Doch gerade die Zeit mit Paraguay hat gezeigt, dass Martino durchaus pragmatisch sein kann, wenn es sein muss. Fußballästheten wie Bielsa, Cruyff oder Guardiola mögen sich mit Grausen abgewandt haben, als sie der Mannschaft zusahen: Reiner Ergebnisfußball, aber erfolgreich. Nach dem Viertelfinale bei der WM erreichte Paraguay das Finale der Copa America, mit zwei Siegen im Elfmeterschießen nach torlosen Viertel- und Halbfinals gegen Brasilien und Venezuela.

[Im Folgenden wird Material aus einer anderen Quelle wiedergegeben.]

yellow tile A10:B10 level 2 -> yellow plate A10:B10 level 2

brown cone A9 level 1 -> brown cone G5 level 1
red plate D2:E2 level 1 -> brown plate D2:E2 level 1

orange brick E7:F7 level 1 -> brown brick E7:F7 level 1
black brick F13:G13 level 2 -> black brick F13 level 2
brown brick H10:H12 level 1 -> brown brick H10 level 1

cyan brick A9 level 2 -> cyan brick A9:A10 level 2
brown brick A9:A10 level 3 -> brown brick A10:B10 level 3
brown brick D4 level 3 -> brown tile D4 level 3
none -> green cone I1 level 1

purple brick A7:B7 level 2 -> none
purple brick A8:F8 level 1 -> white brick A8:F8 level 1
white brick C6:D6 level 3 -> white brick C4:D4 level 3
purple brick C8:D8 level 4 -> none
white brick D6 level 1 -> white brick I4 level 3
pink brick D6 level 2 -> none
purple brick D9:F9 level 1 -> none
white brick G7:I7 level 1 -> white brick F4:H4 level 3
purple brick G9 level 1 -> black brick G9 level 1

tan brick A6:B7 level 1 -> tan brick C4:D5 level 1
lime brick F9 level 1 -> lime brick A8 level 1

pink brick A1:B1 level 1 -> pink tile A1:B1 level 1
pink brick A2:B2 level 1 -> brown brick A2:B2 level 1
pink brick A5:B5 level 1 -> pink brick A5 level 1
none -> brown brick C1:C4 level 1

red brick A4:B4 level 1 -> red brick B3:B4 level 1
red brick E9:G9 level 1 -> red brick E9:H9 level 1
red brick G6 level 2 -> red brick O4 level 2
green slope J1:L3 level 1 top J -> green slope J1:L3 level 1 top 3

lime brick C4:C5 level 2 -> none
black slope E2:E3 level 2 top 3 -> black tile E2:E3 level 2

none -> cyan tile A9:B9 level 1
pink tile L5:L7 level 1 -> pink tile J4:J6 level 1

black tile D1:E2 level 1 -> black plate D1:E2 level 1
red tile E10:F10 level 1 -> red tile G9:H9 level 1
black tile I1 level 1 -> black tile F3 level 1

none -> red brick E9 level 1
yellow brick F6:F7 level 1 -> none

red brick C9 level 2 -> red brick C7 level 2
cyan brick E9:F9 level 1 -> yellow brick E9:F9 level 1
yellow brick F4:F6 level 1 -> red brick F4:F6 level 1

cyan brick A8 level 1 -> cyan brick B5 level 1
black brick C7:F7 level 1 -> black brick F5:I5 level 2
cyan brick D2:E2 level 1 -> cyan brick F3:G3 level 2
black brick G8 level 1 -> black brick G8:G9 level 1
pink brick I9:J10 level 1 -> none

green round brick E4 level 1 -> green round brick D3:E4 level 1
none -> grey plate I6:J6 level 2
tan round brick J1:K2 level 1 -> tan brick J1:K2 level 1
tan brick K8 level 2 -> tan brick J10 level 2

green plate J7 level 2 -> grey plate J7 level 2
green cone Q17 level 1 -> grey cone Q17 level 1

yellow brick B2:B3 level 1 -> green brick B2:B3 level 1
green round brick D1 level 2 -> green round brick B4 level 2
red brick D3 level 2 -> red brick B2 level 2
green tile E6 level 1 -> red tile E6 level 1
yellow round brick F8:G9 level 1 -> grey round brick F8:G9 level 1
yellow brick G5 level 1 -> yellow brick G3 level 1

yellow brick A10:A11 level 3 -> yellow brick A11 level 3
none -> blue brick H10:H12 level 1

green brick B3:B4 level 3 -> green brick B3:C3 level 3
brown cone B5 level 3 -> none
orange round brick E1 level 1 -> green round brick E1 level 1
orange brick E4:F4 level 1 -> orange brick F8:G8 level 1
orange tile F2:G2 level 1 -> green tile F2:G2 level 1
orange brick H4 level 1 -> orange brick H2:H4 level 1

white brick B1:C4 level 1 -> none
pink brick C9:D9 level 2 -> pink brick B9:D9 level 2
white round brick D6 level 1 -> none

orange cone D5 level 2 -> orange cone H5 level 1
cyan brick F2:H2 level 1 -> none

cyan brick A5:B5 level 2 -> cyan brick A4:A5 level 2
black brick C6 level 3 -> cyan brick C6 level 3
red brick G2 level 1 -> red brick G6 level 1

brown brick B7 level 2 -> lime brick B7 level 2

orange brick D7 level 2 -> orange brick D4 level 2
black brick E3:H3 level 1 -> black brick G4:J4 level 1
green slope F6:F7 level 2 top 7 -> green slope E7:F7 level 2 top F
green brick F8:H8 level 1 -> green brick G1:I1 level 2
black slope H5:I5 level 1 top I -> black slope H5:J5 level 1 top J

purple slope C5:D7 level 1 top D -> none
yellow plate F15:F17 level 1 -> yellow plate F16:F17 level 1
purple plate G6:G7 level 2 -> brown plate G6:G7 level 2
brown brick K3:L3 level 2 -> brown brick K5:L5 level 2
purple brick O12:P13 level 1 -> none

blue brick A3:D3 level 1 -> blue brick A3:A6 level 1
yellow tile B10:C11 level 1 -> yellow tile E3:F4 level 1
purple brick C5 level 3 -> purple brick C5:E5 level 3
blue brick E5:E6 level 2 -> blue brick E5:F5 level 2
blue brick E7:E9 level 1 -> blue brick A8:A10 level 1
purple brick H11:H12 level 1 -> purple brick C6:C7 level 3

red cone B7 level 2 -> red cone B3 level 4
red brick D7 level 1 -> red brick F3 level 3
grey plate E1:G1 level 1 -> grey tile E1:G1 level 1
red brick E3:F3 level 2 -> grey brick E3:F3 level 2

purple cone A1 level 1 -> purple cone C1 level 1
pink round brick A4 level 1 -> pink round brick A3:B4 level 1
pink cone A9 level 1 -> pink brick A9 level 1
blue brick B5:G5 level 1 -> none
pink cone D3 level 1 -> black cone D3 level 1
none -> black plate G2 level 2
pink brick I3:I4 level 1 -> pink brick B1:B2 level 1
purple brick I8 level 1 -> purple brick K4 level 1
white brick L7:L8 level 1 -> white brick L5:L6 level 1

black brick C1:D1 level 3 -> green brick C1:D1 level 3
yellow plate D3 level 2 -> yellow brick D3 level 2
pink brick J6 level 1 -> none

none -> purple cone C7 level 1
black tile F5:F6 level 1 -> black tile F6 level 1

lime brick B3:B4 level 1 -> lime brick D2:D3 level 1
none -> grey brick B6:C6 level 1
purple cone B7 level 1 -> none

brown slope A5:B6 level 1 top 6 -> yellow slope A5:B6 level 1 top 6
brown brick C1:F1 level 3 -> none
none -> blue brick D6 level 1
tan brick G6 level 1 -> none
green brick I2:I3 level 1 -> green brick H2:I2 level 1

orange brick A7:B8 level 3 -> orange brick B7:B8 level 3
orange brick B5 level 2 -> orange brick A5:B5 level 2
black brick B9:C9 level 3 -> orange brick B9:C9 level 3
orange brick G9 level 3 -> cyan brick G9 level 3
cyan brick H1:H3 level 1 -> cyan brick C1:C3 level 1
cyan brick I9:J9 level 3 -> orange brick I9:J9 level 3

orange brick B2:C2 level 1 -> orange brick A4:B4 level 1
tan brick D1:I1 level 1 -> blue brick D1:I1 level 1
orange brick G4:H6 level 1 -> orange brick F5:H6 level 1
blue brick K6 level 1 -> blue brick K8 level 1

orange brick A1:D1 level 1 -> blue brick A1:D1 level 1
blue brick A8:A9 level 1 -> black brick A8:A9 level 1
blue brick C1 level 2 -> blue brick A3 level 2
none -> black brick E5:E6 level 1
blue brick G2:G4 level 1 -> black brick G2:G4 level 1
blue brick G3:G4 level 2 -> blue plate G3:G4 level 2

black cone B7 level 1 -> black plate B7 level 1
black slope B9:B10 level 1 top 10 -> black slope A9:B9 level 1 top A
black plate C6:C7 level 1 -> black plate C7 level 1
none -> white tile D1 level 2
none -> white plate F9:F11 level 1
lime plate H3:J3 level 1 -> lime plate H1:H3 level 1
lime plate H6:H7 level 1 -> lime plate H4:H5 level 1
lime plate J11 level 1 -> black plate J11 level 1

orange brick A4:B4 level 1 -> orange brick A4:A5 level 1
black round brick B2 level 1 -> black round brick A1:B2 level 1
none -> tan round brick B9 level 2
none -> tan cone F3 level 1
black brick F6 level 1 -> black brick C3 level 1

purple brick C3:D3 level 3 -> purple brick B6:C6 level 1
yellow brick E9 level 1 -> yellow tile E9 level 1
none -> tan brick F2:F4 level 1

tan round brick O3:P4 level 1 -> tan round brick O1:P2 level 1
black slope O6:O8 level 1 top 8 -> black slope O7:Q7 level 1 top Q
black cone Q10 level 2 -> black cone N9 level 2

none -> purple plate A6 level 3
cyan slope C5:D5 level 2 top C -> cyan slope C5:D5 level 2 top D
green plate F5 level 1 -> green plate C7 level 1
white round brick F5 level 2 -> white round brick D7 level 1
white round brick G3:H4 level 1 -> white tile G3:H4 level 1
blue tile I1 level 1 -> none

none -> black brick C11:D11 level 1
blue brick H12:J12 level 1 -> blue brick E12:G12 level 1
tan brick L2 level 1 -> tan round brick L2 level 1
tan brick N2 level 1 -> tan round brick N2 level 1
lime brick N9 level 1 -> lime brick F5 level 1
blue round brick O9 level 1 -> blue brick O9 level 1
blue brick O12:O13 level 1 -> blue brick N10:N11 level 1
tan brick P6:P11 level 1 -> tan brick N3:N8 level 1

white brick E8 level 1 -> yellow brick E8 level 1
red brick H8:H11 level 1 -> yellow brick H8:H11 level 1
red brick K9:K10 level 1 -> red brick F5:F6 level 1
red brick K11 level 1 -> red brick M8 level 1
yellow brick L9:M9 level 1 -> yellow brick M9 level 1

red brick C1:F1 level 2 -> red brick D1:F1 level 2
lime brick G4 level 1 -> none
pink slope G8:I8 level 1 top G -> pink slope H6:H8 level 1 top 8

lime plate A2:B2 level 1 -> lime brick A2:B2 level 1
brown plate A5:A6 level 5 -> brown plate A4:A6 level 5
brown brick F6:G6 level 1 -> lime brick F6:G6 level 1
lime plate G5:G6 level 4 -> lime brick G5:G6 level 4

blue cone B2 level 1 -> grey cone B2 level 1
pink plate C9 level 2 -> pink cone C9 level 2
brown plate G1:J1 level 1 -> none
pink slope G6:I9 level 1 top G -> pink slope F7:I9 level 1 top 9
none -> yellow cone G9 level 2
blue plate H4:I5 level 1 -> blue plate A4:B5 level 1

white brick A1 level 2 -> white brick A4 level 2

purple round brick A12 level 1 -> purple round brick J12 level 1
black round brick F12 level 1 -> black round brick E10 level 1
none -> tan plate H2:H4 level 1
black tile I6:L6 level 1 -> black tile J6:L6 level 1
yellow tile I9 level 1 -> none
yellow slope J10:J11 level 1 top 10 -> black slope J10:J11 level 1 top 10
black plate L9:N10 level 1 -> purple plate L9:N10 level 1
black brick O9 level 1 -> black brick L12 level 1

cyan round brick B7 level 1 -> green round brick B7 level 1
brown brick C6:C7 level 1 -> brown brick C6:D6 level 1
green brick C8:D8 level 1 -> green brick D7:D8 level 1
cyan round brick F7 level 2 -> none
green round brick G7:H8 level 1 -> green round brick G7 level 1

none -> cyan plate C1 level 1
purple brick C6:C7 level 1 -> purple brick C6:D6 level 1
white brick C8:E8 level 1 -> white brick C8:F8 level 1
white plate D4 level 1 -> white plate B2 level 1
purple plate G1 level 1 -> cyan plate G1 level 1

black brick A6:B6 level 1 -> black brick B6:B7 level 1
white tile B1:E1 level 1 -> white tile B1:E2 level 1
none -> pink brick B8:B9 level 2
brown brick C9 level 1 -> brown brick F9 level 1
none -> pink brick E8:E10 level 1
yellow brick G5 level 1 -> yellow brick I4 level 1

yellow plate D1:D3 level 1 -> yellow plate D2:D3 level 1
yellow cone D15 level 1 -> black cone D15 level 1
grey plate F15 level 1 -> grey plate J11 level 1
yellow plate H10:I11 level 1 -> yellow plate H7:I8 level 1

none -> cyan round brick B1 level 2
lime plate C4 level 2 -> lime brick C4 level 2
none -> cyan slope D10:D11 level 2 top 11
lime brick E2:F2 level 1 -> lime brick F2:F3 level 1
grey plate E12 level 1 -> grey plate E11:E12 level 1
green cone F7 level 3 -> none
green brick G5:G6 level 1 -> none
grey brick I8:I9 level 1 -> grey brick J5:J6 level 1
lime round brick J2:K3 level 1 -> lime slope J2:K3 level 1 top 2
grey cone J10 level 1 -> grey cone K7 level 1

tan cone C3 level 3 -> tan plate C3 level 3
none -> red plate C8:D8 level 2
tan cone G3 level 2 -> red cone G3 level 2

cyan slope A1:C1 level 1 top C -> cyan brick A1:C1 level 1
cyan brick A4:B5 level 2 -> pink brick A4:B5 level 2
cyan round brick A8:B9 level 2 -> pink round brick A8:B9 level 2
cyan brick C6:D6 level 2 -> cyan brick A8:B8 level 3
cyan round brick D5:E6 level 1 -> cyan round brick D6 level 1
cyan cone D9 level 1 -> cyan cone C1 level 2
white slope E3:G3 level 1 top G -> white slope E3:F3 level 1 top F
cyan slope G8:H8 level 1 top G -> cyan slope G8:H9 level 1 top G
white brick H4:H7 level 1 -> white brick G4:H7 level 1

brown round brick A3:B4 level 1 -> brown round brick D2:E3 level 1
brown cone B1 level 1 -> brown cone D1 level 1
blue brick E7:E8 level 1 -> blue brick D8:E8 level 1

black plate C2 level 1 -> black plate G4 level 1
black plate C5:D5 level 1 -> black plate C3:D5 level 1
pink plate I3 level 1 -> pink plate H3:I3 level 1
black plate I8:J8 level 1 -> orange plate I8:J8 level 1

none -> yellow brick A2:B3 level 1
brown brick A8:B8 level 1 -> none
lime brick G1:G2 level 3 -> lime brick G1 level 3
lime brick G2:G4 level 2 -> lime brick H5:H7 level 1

Vielleicht ist gerade diese Kombination aus Ästhetik und Pragmatismus die richtige für Barcelona. Der Verein steckt in einer wichtigen Phase. Martino muss es nicht nur schaffen, den für 50 Millionen Euro eingekauften Brasilianer Neymar in das Team zu integrieren ohne den bisherigen Alleinherrscher im Angriff, Lionel Messi, zu vergrätzen. Über kurz oder lang steht auch die Verjüngung des hochdekorierten Teams an. Ob ihm das gelingt, ist eine der spannendsten Fragen des europäischen Fußballs.
Fast sicher ist aber, dass eine Mannschaft unter Martino sich nicht so sang und klanglos in ihr Schicksal ergeben würde, wie es Barcelona im vergangenen Halbfinale der Champions-League gegen Bayern München tat. Eine Portion Tata kann das Tiki-Taka gut vertragen.